Going Home
- Author: Tom Lamont
- Publisher: Knopf Doubleday
- Publication date: 2025

= Going Home (Lamont novel) =

2025 novel by Tom Lamont

Going Home is a novel by Tom Lamont. It was published by Knopf Doubleday in 2025 and is Lamont's debut novel.

== Plot summary ==
Téodor Erskine, a Jewish man from London, returns to his hometown of Enfield, which he usually tries to avoid. After his long-time unrequited crush Lia Woods commits suicide due to the pressures of being a single mother, he becomes the caretaker of her toddler son Joel. It is told between the alternating perspectives of Téodor, his ailing father Vic, his immature friend Ben, and their new rabbi Sibyl.

== Themes and structure ==
The book deals with themes of fatherhood, faith, and male bonding. The main character, Téodor, is forced to reevaluate his life after becoming Joel's guardian, and his own father Vic struggles with what it means to be a good father. After the death of Téodor's mother, Vic was unable to build a strong emotional relationship with his son, although he placed a high value on providing for him materially. Vic suffers from a degenerative disease and his declining independence are contrasted by Joel's rapid growth.

The relationship between Téodor and Ben is also a major focus of the novel, as well as Sibyl's crisis of faith.

== Reception ==
The book received praise for its exploration of masculinity and family responsibility. The novel's realistic, complex characters were also noted by critics, although some felt that elements of its plot and message felt implausible and tidy.

▶ _EXTRACTED INFORMATION_:
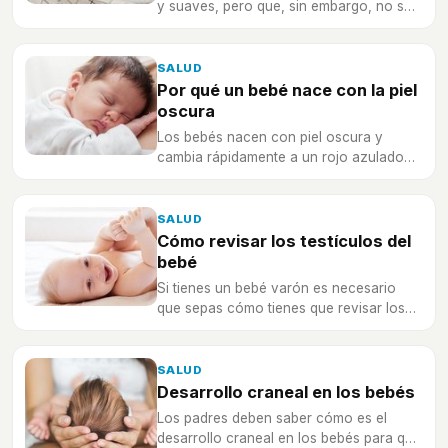
y suaves, pero que, sin embargo, no son
capaces de rascarse de manera
voluntaria.
SALUD
Por qué un bebé nace con la piel
oscura
Los bebés nacen con piel oscura y
cambia rápidamente a un rojo azulado
cuando comienzan a respirar.
SALUD
Cómo revisar los testículos del
bebé
Si tienes un bebé varón es necesario
que sepas cómo tienes que revisar los
testículos, para ver si han descendido
bien.
SALUD
Desarrollo craneal en los bebés
Los padres deben saber cómo es el
desarrollo craneal en los bebés para que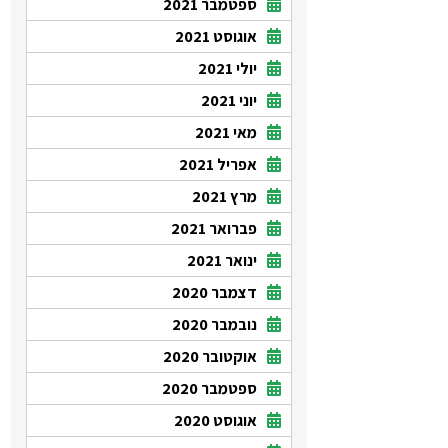
ספטמבר 2021
אוגוסט 2021
יולי 2021
יוני 2021
מאי 2021
אפריל 2021
מרץ 2021
פברואר 2021
ינואר 2021
דצמבר 2020
נובמבר 2020
אוקטובר 2020
ספטמבר 2020
אוגוסט 2020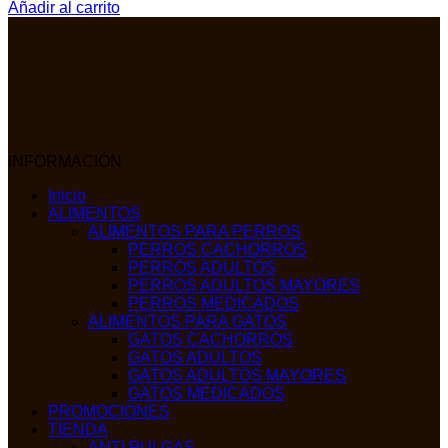
Añadir al carrito
INFORMACIÓN
Inicio
ALIMENTOS
ALIMENTOS PARA PERROS
PERROS CACHORROS
PERROS ADULTOS
PERROS ADULTOS MAYORES
PERROS MEDICADOS
ALIMENTOS PARA GATOS
GATOS CACHORROS
GATOS ADULTOS
GATOS ADULTOS MAYORES
GATOS MEDICADOS
PROMOCIONES
TIENDA
ANTI PULGAS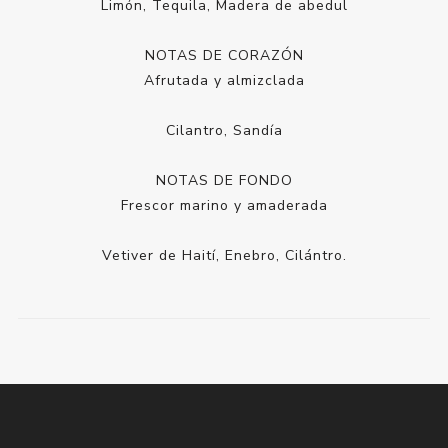
Limón, Tequila, Madera de abedul
NOTAS DE CORAZÓN
Afrutada y almizclada
Cilantro, Sandía
NOTAS DE FONDO
Frescor marino y amaderada
Vetiver de Haití, Enebro, Cilántro.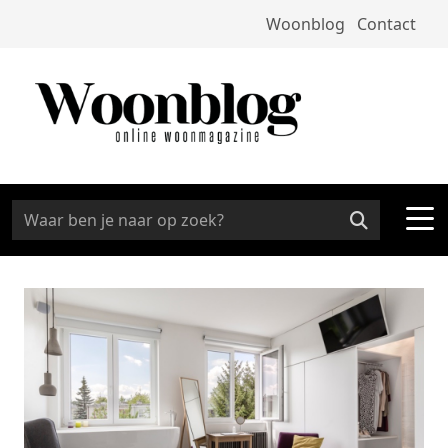
Woonblog
Contact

▶ _PROBLEM SET_:
1. According to the Going Home article, what hometown does Téodor Erskine return to?
2. From the Going Home article, repeat the passage from "2025 novel by" up to and including "new rabbi Sibyl.", word for word.

▶ _ANSWERS PROVIDED_:
1. Enfield

2.
2025 novel by Tom Lamont

Going Home is a novel by Tom Lamont. It was published by Knopf Doubleday in 2025 and is Lamont's debut novel.

== Plot summary ==
Téodor Erskine, a Jewish man from London, returns to his hometown of Enfield, which he usually tries to avoid. After his long-time unrequited crush Lia Woods commits suicide due to the pressures of being a single mother, he becomes the caretaker of her toddler son Joel. It is told between the alternating perspectives of Téodor, his ailing father Vic, his immature friend Ben, and their new rabbi Sibyl.